• Given data
☆ ☆ ☆ ☆ ☆ ☆ ☆

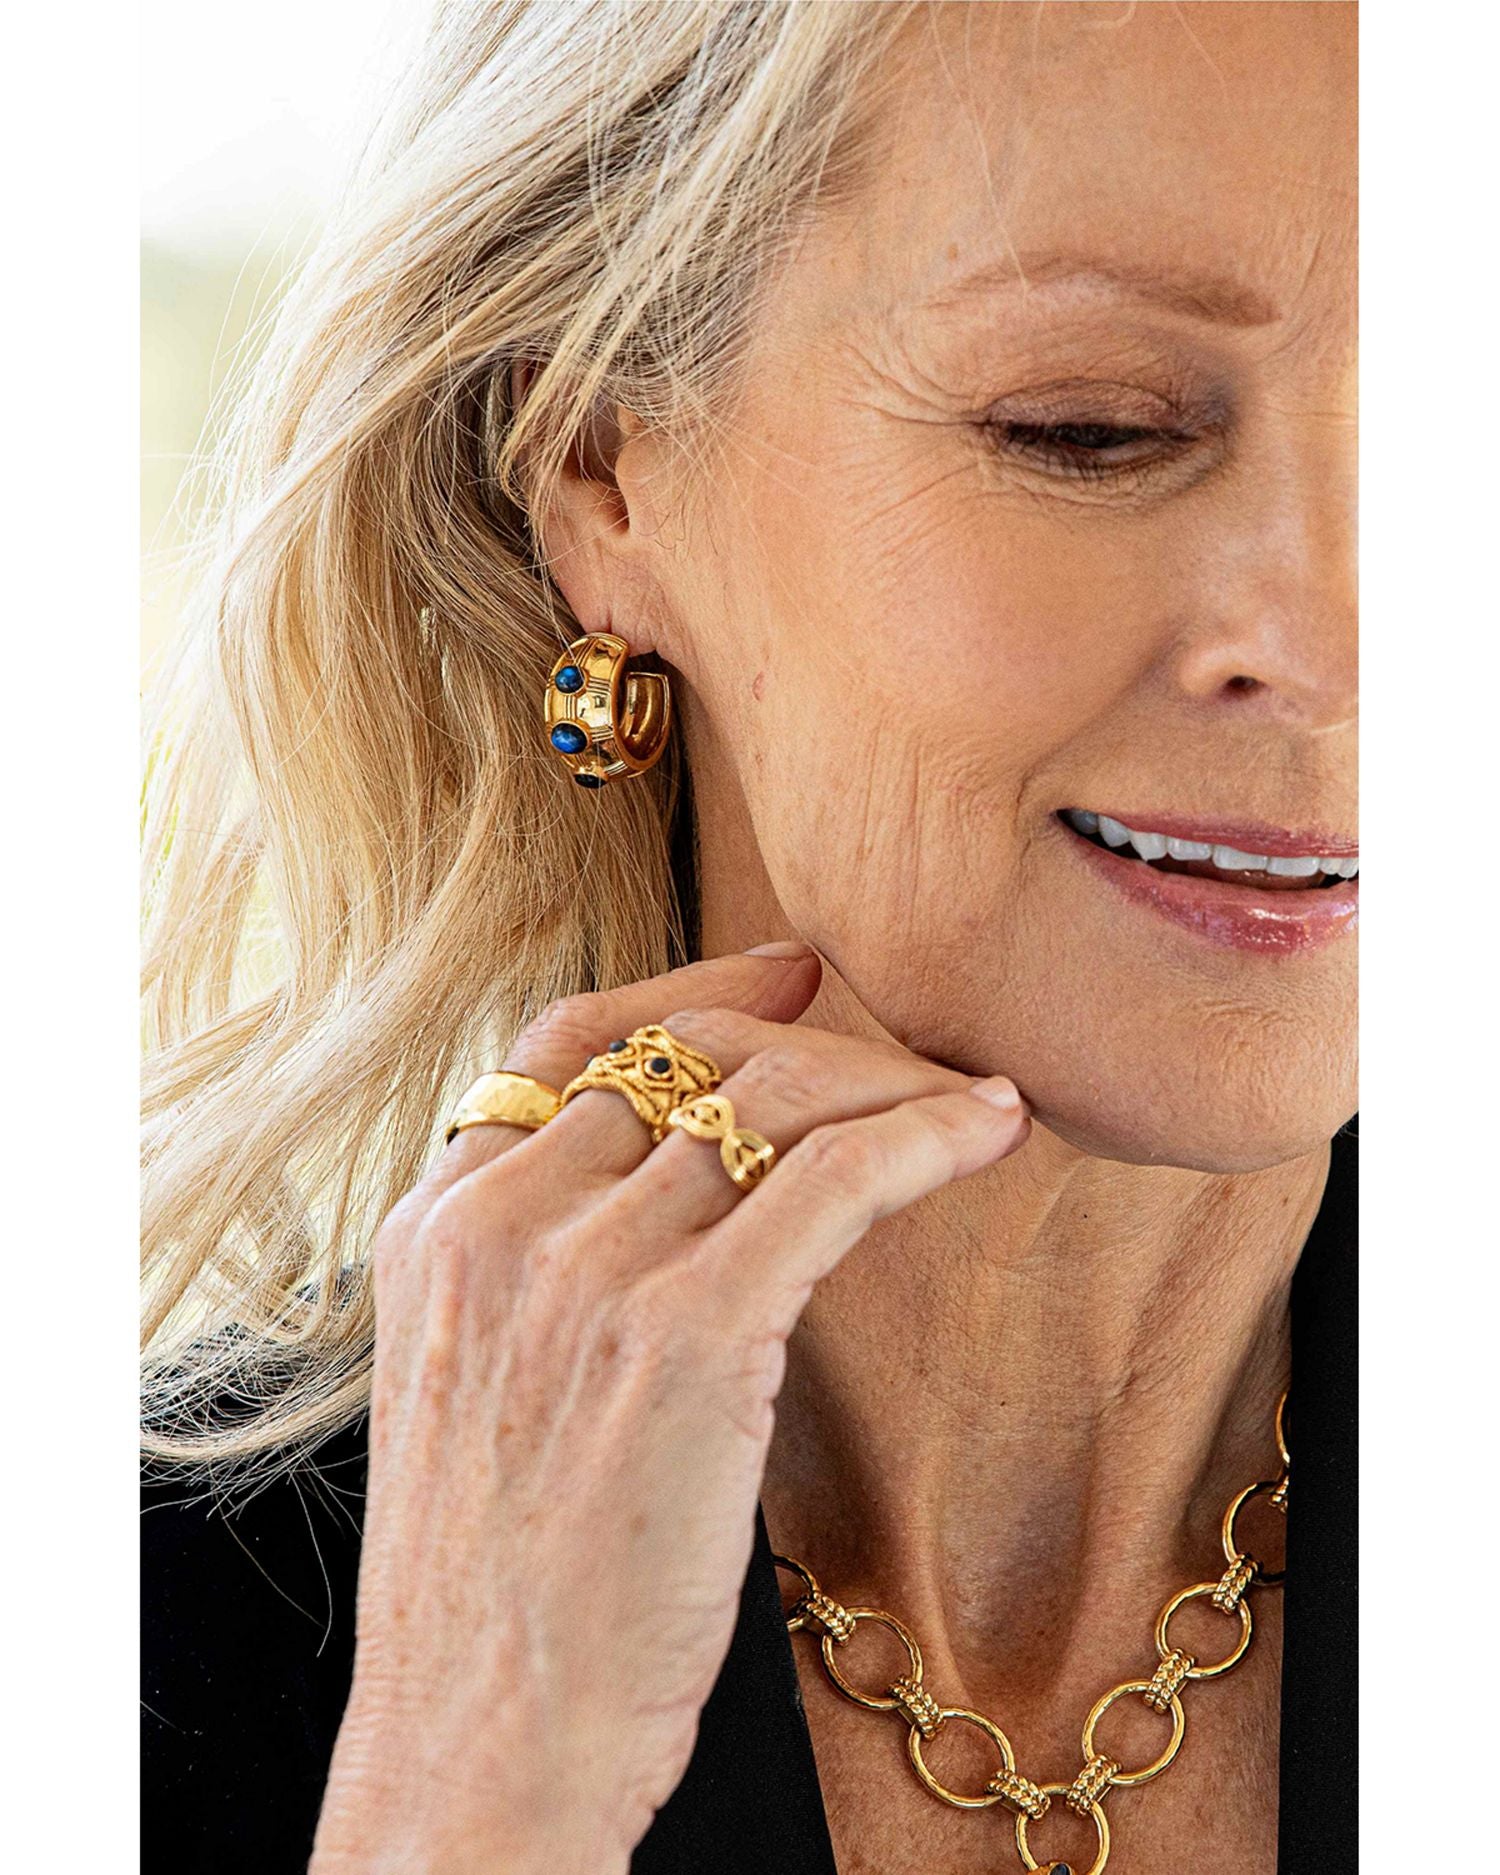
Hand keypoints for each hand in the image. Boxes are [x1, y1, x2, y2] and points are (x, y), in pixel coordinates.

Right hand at [309, 942, 1030, 1874]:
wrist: (477, 1747)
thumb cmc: (501, 1592)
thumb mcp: (482, 1391)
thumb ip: (548, 1271)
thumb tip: (688, 1194)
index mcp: (437, 1228)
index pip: (567, 1039)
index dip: (691, 984)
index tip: (790, 971)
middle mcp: (502, 1224)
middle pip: (688, 1056)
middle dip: (818, 1042)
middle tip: (909, 1062)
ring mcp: (587, 1273)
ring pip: (772, 1101)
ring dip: (891, 1085)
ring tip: (967, 1103)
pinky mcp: (687, 1334)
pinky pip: (834, 1179)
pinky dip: (927, 1137)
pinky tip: (988, 1133)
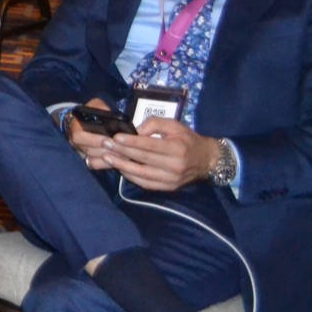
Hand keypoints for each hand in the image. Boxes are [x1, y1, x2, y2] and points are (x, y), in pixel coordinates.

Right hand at [64, 98, 119, 170]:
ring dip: (109, 159)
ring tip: (125, 156)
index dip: (94, 139)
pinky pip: (96, 165)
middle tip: (123, 150)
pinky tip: (119, 161)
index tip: (111, 139)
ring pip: (93, 160)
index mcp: (74, 128)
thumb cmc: (91, 113)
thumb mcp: (95, 105)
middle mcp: (75, 143)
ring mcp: (80, 153)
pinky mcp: (87, 159)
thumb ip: (102, 108)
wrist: (83, 121)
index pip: (80, 137)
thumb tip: (112, 116)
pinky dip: (107, 164)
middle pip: (89, 151)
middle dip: (107, 151)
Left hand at [100, 117, 218, 191]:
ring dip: (122, 166)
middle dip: (121, 152)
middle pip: (143, 159)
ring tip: (107, 157)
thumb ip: (154, 124)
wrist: (206, 160)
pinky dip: (131, 176)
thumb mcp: (174, 125)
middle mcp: (175, 166)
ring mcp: (172, 180)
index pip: (149, 145)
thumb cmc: (187, 139)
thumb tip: (135, 130)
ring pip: (142, 174)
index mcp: (177, 149)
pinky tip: (120, 168)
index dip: (131, 141)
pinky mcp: (168, 187)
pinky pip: (146, 183)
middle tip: (105, 144)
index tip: (115, 137)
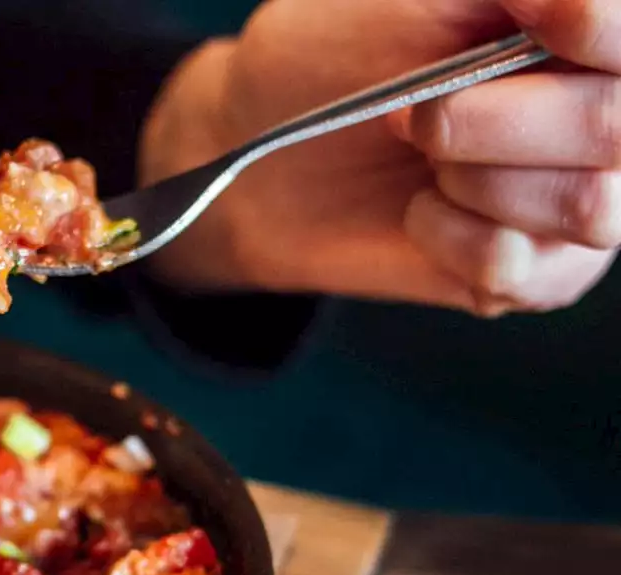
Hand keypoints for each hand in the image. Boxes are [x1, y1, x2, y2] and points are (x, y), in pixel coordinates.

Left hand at [140, 0, 619, 315]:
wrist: (262, 145)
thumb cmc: (333, 52)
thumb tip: (578, 0)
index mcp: (584, 35)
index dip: (601, 35)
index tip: (540, 23)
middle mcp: (604, 114)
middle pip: (615, 128)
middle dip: (493, 120)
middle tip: (413, 115)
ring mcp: (583, 198)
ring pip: (588, 207)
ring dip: (472, 178)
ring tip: (421, 155)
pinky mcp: (537, 273)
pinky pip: (514, 265)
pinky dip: (442, 232)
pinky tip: (416, 207)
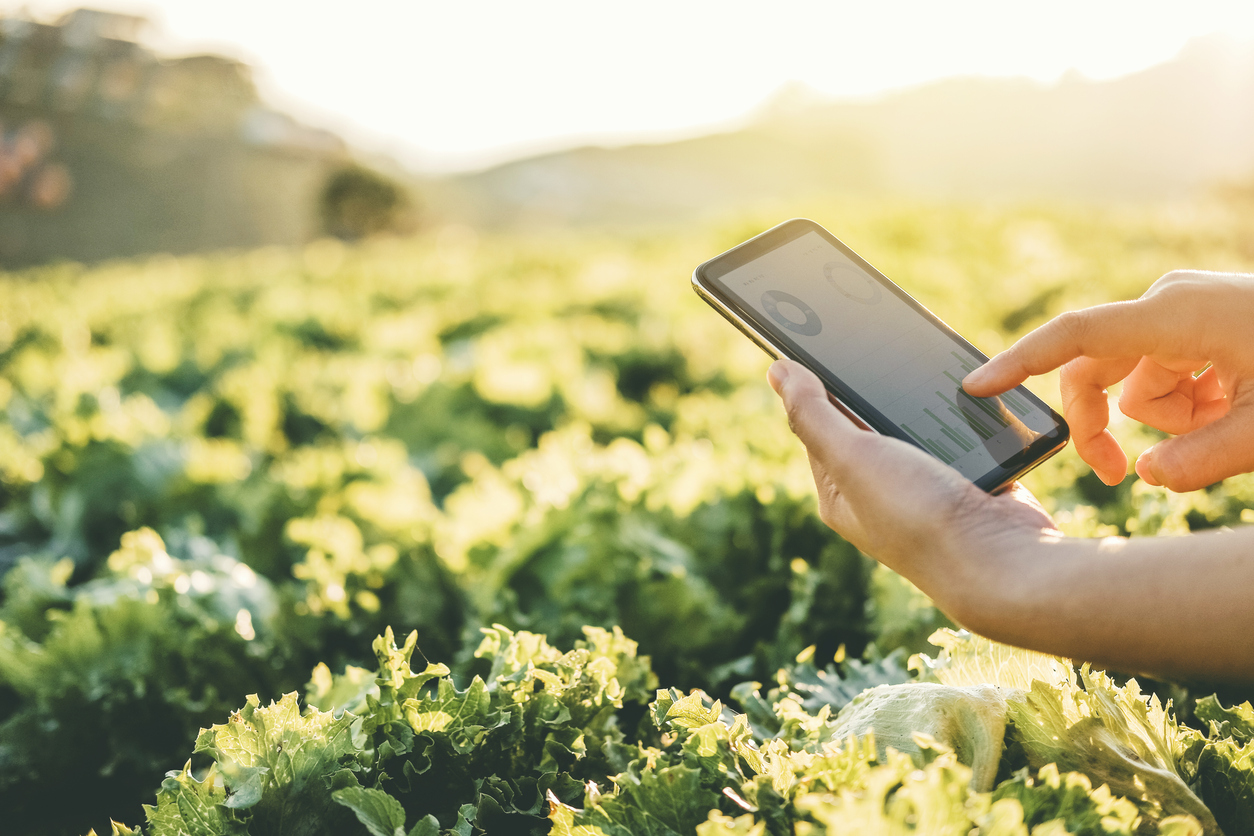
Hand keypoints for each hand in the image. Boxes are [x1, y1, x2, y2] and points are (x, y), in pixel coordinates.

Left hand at [767, 359, 1057, 618]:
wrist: (1003, 561)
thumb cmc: (919, 516)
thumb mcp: (852, 457)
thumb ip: (814, 414)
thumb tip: (777, 372)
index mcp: (840, 494)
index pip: (818, 427)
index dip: (818, 385)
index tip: (824, 340)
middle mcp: (878, 494)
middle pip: (869, 424)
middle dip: (875, 388)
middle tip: (876, 342)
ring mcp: (926, 489)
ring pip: (916, 427)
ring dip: (921, 402)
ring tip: (920, 363)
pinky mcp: (968, 481)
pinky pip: (959, 435)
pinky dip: (961, 416)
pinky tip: (965, 391)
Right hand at [963, 270, 1253, 491]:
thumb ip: (1197, 464)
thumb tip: (1145, 475)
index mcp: (1176, 316)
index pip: (1075, 338)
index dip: (1019, 365)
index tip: (975, 388)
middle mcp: (1169, 304)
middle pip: (1096, 372)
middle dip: (1107, 425)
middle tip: (1120, 478)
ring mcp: (1185, 310)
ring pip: (1137, 383)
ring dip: (1170, 418)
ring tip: (1232, 424)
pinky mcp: (1200, 321)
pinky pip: (1168, 374)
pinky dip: (1191, 404)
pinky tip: (1236, 406)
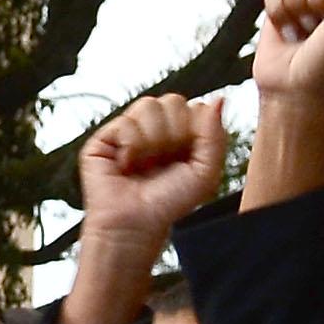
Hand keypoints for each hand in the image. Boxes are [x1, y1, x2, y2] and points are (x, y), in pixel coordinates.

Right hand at [76, 94, 226, 247]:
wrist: (135, 225)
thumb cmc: (168, 204)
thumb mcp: (205, 172)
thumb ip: (215, 136)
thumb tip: (218, 99)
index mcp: (181, 132)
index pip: (195, 106)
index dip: (194, 133)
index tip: (184, 160)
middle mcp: (155, 127)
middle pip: (173, 100)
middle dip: (174, 136)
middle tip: (163, 162)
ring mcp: (130, 130)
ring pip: (149, 105)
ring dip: (152, 141)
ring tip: (144, 164)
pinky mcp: (106, 137)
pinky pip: (126, 122)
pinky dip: (131, 148)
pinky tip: (126, 165)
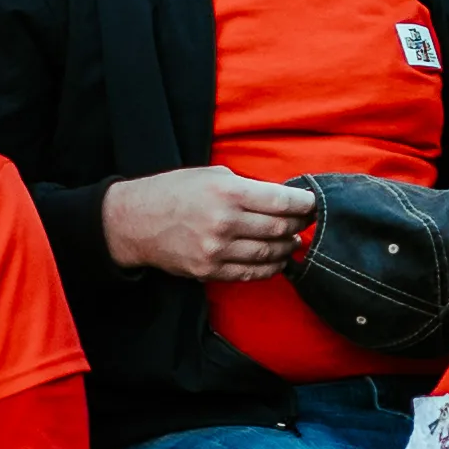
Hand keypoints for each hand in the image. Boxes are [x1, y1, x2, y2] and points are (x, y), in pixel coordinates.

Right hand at [101, 164, 314, 284]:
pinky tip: (276, 261)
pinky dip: (269, 268)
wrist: (135, 222)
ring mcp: (217, 250)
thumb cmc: (174, 192)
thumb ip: (247, 187)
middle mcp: (225, 222)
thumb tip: (282, 199)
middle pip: (280, 229)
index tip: (313, 204)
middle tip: (305, 223)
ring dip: (287, 249)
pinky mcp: (209, 271)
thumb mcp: (211, 175)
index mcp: (227, 192)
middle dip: (298, 226)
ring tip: (292, 242)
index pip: (282, 202)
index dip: (305, 205)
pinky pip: (251, 273)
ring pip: (269, 254)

☆ ☆ ☆ ☆ ☆ ☆ ☆

• Exercise brief
Exactly as they stand, set down all of the entries above, minus every picture.

• Written response
Hand keypoints for each hand in the image. Boxes are [x1, y1, x2, y2] and points are (x, y), in pixel coordinates.

Right hand at [309, 942, 1030, 1874]:
wrist: (477, 1747)
thumb cmc: (501, 1592)
thumb mcp: (482, 1391)
thumb ip: (548, 1271)
thumb tip: (688, 1194)
index mcp: (437, 1228)
index pip: (567, 1039)
index dip: (691, 984)
index tip: (790, 971)
middle mcp: (502, 1224)
middle pip: (688, 1056)
middle dip: (818, 1042)
middle tip: (909, 1062)
ring mcp: (587, 1273)
ring pip: (772, 1101)
ring dip: (891, 1085)
ring tip: (967, 1103)
pinky mcp: (687, 1334)
pinky pip: (834, 1179)
pinky dip: (927, 1137)
pinky tip: (988, 1133)
Hand keypoints for each hand in the image. Boxes are [x1, y1, x2, y2] and points are (x, y), in pixel coordinates.

Right hand at [64, 98, 119, 170]:
ring dip: (109, 159)
ring tip: (125, 156)
index dip: (94, 139)
pinky pip: (96, 165)
middle tip: (123, 150)
pinky tip: (119, 161)
index tip: (111, 139)
ring pip: (93, 160)
index mcp: (74, 128)
thumb cmc: (91, 113)
thumb mcp: (95, 105)
middle mcp: (75, 143)
ring mcp: (80, 153)
pinky mcp: (87, 159)
thumb ip: (102, 108)
wrist: (83, 121)
index pip: (80, 137)
thumb tip: (112, 116)
pinky dip: (107, 164)
middle pip: (89, 151)
middle dip: (107, 151)
Left hand at [100, 117, 218, 191]:
ring dip: (122, 166)
middle dip: (121, 152)
middle pip: (143, 159)
ring tip: (107, 157)
thumb ip: (154, 124)
wrist: (206, 160)
pinky dip: (131, 176)
thumb mcp: (174, 125)
middle mcp: (175, 166)
ring mcp: (172, 180)
index pip: (149, 145)
thumb cmc: (187, 139)
thumb tip: (135, 130)
ring pip: (142, 174)
index mcp: (177, 149)
pinky tip: (120, 168)
index dip: (131, 141)
pinky mcp: (168, 187)
pinky pip: (146, 183)
middle tip: (105, 144)
index tip: (115, 137)
Hand keypoints for each hand in the image. Boxes are [x1, y1, x2, y2] and points are (x, y), in pixel coordinates.

Left hand at [140, 0, 619, 315]:
wrist: (262, 145)
thumb cmc: (333, 52)
thumb tip: (578, 0)
index mcp: (584, 35)
index dip: (601, 35)
index tip: (540, 23)
middle mcp: (604, 114)
middle pip: (615, 128)
middle dip: (493, 120)
middle tip: (413, 115)
ring mcp: (583, 198)
ring pip: (588, 207)
ring dip: (472, 178)
ring tip: (421, 155)
pinky mcp: (537, 273)
pinky pip: (514, 265)
pinky dip: (442, 232)
pinky tip: (416, 207)
Hand keypoints for each hand in the image. Boxes are [x1, y1, x2, y2] and points are (x, y), in pixel coordinates.

Left hand at [767, 359, 1057, 618]:
wrist: (1003, 561)
thumb cmc: (919, 516)
thumb mcp: (852, 457)
thumb ip: (814, 414)
thumb tip: (777, 372)
index mcp: (840, 494)
index pip: (818, 427)
index dip: (818, 385)
index tip: (824, 340)
middle mcp: (878, 494)
middle pip: (869, 424)
middle dip: (875, 388)
middle tip: (876, 342)
ring mcp: (926, 489)
ring pip: (916, 427)
ring dip: (921, 402)
ring tip: (920, 363)
pinky mcp: (968, 481)
pinky pip: (959, 435)
pinky dip: (961, 416)
pinky tip: (965, 391)
Right hand at [963, 270, 1253, 491]:
thumb ip: (1197, 464)
thumb tip: (1145, 475)
index mcp: (1176, 316)
index pip: (1075, 338)
index dip: (1019, 365)
index tip: (975, 388)
middle mcp: (1169, 304)
middle pip: (1096, 372)
middle dip: (1107, 425)
middle tip: (1120, 478)
ring mcp: (1185, 310)
ring pip: (1137, 383)
ring dip: (1170, 418)
ring tip: (1232, 424)
pinky mcp: (1200, 321)
pinky pip: (1168, 374)
pinky dip: (1191, 404)
pinky tip: (1236, 406)
Hand keypoints for each hand in the image. Boxes are [x1, y1, x2, y2] and points are (x, y), in pixel coordinates.

Right hand at [76, 94, 226, 247]:
wrist: (135, 225)
thumb cmc: (168, 204)
thumb mcp: (205, 172)
thumb ip: (215, 136)
thumb tip: (218, 99)
index mcp: (181, 132)
index pip: (195, 106)
index dip: (194, 133)
index tip: (184, 160)
middle mcp: (155, 127)
middle pip: (173, 100)
middle dip: (174, 136)
middle tip: (163, 162)
ring mcp: (130, 130)
ring pip: (149, 105)
ring dip: (152, 141)
ring tip: (144, 164)
pinky mcp: (106, 137)
pinky pip: (126, 122)
pinky dip: (131, 148)
pinky tip: (126, 165)
Hand keypoints for each hand in the image. Boxes are [x1, y1, x2, y2] and points are (x, y), in pixel coordinates.

Right hand at [101, 164, 314, 284]:
pinky tip: (276, 261)
pinky dip: (269, 268)
wrist: (135, 222)
ring mcp: (217, 250)
thumb cmc: (174, 192)
thumb ip: (247, 187)
middle mcp: (225, 222)
thumb tip: (282, 199)
middle pip: (280, 229)
index tip: (313, 204)
middle tip: (305, 223)
ring dip: (287, 249)
pinky mcp: (209, 271)
thumb mcp: (211, 175)
index mcp: (227, 192)
middle dip: (298, 226)
ring tip: (292, 242)
index pip: (282, 202)
index dip: (305, 205)
pinky pip: (251, 273)
ring pip: (269, 254)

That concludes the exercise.